2013年9月25日水曜日

 杉浦醫院四方山話―275 『医業・医者ー1』

 「医師法」が制定されたのが、明治三九年五月二日ですから、それ以前の健造先生の時代では、医師になる為に大学の医学部で専門教育を受け、国家試験に合格するという現代のようなシステムはありませんでした。
健造先生が師事した小澤良済氏肖像画

 館内に掲示してある健造先生のプロフィールでも「1889年(明治22年)微典館(現・甲府一高)卒業後、西洋医学習得のため横浜市野毛の小沢良済医師に師事し、医業開業免許状を受ける」とありますから、西洋医学の開業医のもとで修業を積んで、その師から医業開業免許状が与えられたようです。     余談になりますが、右の肖像画は、杉浦醫院二階和室に健造先生の写真と一緒に飾られている小澤良済氏です。歌舞伎役者のような・・・はたまた吉行淳之介ばりの優男で、明治初頭の横浜野毛で開業医、さぞオモテになられたことでしょう。
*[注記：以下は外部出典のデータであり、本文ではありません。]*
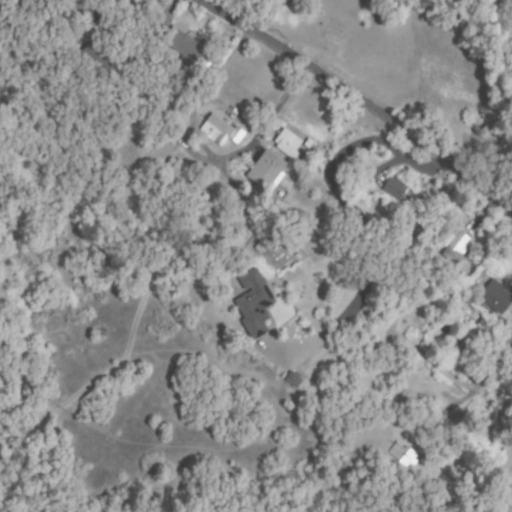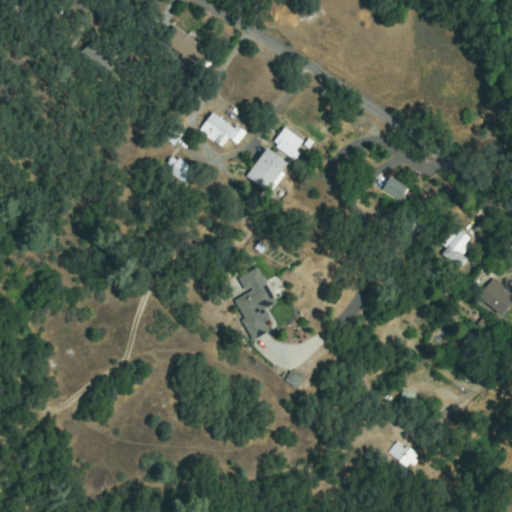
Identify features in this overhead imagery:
building: (55, 6)
building: (182, 45)
building: (185, 47)
building: (97, 62)
road: (349, 101)
building: (217, 130)
building: (218, 130)
building: (285, 142)
building: (288, 144)
building: (264, 169)
building: (183, 172)
building: (266, 172)
building: (391, 188)
building: (413, 223)
building: (452, 247)
building: (455, 248)
building: (493, 297)
building: (496, 297)
building: (252, 301)
building: (253, 304)
building: (471, 353)
building: (292, 379)
building: (404, 402)
building: (399, 454)
building: (402, 455)
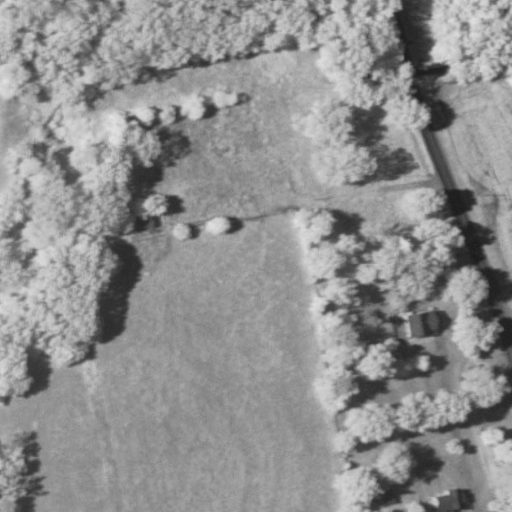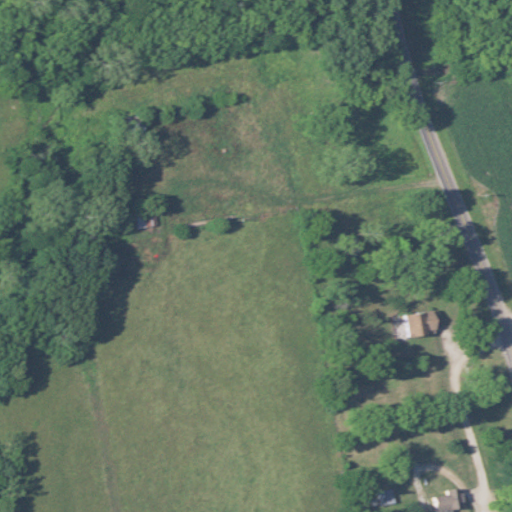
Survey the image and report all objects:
building: (302, 92)
building: (126, 127)
building: (342, 129)
road: (446, 180)
road: (321, 196)
building: (140, 216)
building: (413, 323)
road: (508, 328)
road: (463, 409)
building: (378, 496)
building: (439, 501)
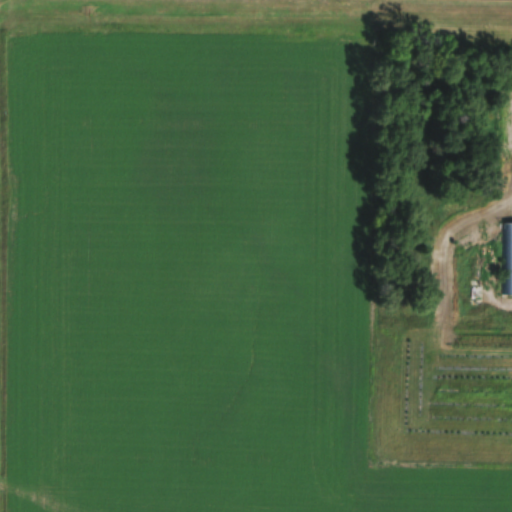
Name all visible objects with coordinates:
building: (506, 260)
この小澤氏の長女たか子が健造先生の妻ですから、修業時代の資性温良高潔な健造先生が小澤良済氏に認められたということでしょう。
               ー閑話休題ー
 この医業開業免許状の交付条件も各都道府県で異なっていたそうですし、杉浦家のように代々医業を営んできた子息とそうでないケースでも違っていたようです。
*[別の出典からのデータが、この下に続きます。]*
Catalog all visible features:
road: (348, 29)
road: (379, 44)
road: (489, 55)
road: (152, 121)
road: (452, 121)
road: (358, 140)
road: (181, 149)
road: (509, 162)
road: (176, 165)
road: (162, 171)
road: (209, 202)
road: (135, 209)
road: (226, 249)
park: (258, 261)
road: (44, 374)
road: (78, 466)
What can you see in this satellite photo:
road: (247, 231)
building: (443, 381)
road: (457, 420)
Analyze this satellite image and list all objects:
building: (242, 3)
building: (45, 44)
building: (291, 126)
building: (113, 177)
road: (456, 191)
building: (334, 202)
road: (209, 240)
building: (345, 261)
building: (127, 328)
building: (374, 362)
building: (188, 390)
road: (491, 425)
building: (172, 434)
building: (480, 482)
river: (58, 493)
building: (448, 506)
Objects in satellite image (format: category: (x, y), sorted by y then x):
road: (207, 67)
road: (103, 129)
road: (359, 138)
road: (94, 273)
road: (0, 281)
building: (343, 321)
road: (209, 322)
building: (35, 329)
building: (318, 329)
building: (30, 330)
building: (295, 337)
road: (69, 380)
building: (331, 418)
 明治三九年制定の「医師法」で、医師となるには一定の資格を有し内務大臣の免許を受けなければならないとされ、初めて国で統一した資格による医師免許が規定され、幾多の改変を経て現代に至っているようです。

 「杉浦健造先生頌徳誌」にある家系紹介によると「杉浦家初代杉浦覚道は、宝暦年間(1750年~1764年)医業を創め、安永6年(1777年)没せられる」とあり、以後代々この地で医業を営む素封家として、「其の名古く四隣に聞こえ」たそうです。                                                        
  池波正太郎の「仕掛人・藤枝梅安」の主人公梅安は、表の顔は鍼灸医、裏の顔が仕掛人(殺し屋)という設定で人気を博しましたが、同じ江戸時代、代々医業を続けてきた杉浦家。では、江戸時代の医者とはどのようなものだったのか?数ある資料からまとめてみます。            
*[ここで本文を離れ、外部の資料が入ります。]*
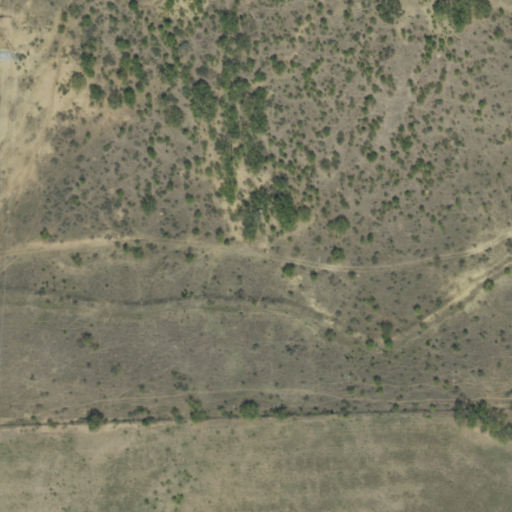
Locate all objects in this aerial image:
power tower: (9, 53)
road: (255, 242)
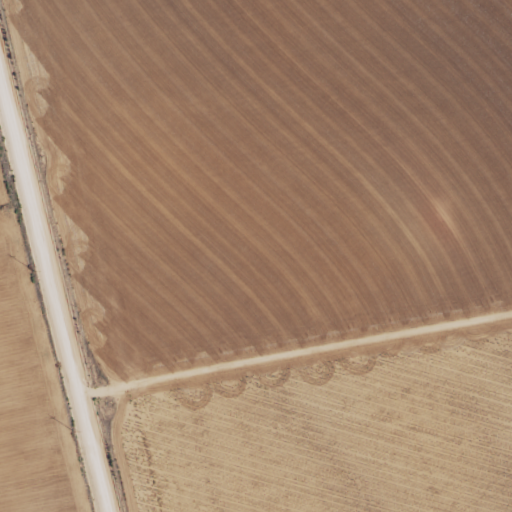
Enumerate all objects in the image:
road: (51, 302)
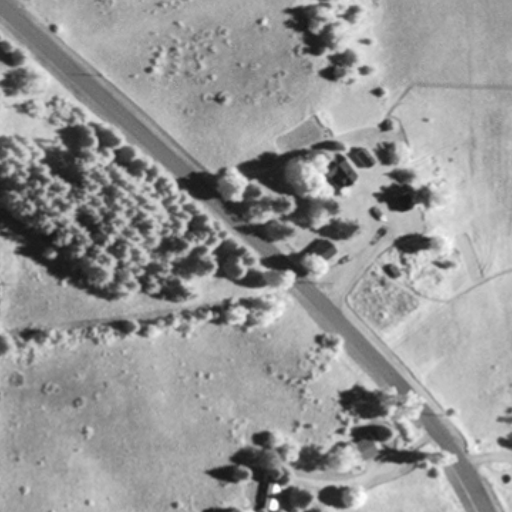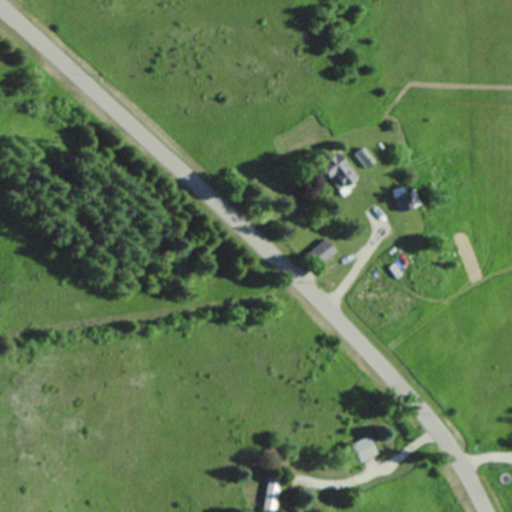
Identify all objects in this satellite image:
building: (335, 172)
road: (260, 243)
building: (318, 251)
building: (395, 281)
building: (363, 448)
 藤枝梅安も裏の顔として殺し屋と云う「副業」を持っていましたが、江戸時代の医者の代表的な副業は「仲人」だったそうです。 それは、往診が基本の江戸時代ですから、医者はあちこちの家に赴き、家族構成や家庭の事情について詳しく知ることが出来たからでしょう。「仲人」もすっかり死語になりましたが、健造先生、三郎先生も数多くの仲人をしたそうですが、両先生は、これを副業にしていた訳ではなく、名士として所謂「頼まれ仲人」が重なったのでしょう。